Would you copy the records below, exactly and only from their first line through the line containing "informati su questioni", without any pictures?

Segment Start: RECORDS FOR PROCESSING

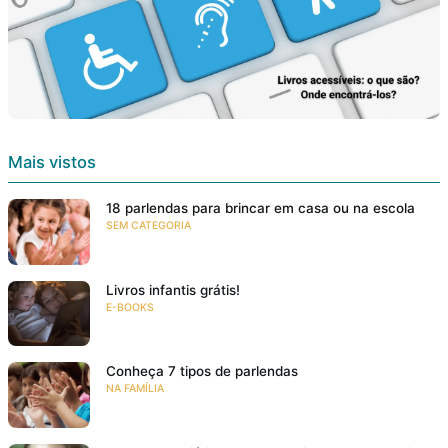
Mais vistos
18 parlendas para brincar em casa ou na escola
SEM CATEGORIA
Livros infantis grátis!
E-BOOKS
Conheça 7 tipos de parlendas
NA FAMÍLIA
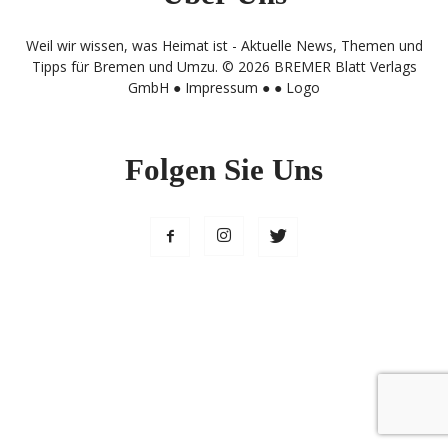
Weil wir wissen, was Heimat ist - Aktuelle News, Themen und
Tipps für Bremen und Umzu. © 2026 BREMER Blatt Verlags
GmbH ●
Impressum
● ●
Logo
Folgen Sie Uns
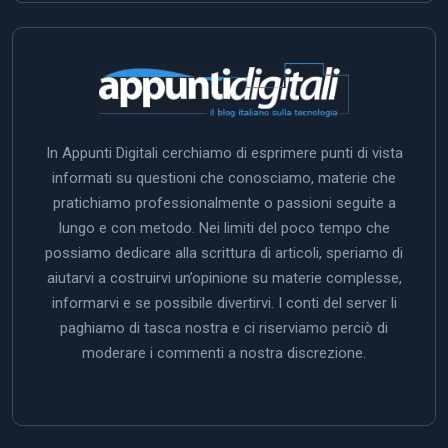
In Appunti Digitali cerchiamo di esprimere punti di vista
informati su questioni che conosciamo, materie che
pratichiamo professionalmente o passioni seguite a
lungo e con metodo. Nei limiti del poco tempo che
possiamo dedicare alla scrittura di articoli, speriamo di
aiutarvi a costruirvi un’opinione su materie complesse,
informarvi e se possibile divertirvi. I conti del server li
paghiamo di tasca nostra e ci riserviamo perciò di
moderare i commenti a nostra discrezione.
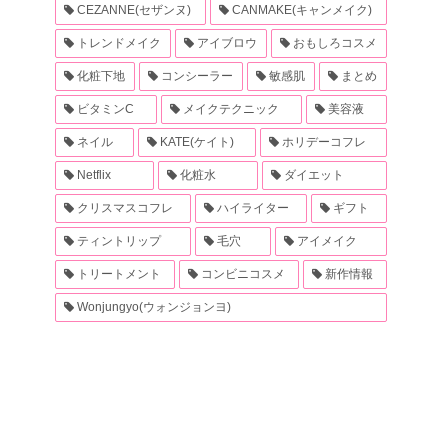
CEZANNE(セザンヌ)
CANMAKE(キャンメイク)
トレンドメイク
アイブロウ
おもしろコスメ
化粧下地
コンシーラー
敏感肌
まとめ
ビタミンC
メイクテクニック
美容液
ネイル
KATE(ケイト)
ホリデーコフレ
Netflix
化粧水
ダイエット
クリスマスコフレ
ハイライター
ギフト
ティントリップ
毛穴
アイメイク
トリートメント
コンビニコスメ
新作情報
Wonjungyo(ウォンジョンヨ)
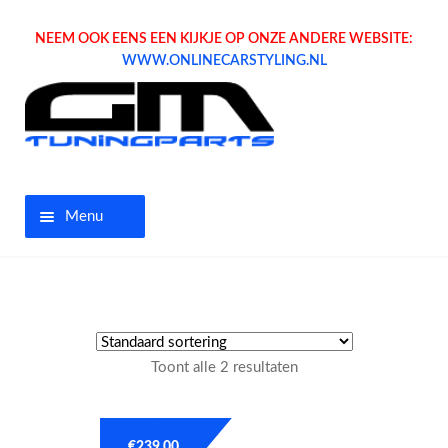
NEEM OOK EENS EEN KIJKJE OP ONZE ANDERE WEBSITE:
WWW.ONLINECARSTYLING.NL
Menu
Home
Aanbiedingen
Toont alle 2 resultaten
Opel parts
Tuning parts
€
239.00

Segment End: RECORDS FOR PROCESSING

- RESULT OF THIS TASK:
Mais vistos
18 parlendas para brincar em casa ou na escola
SEM CATEGORIA
Livros infantis grátis!
E-BOOKS
Conheça 7 tipos de parlendas
NA FAMÍLIA
Weil wir wissen, was Heimat ist - Aktuelle News, Themen und
Tipps für Bremen und Umzu. © 2026 BREMER Blatt Verlags
GmbH ●
Impressum
● ●
Logo
Folgen Sie Uns
In Appunti Digitali cerchiamo di esprimere punti di vista
informati su questioni che conosciamo, materie che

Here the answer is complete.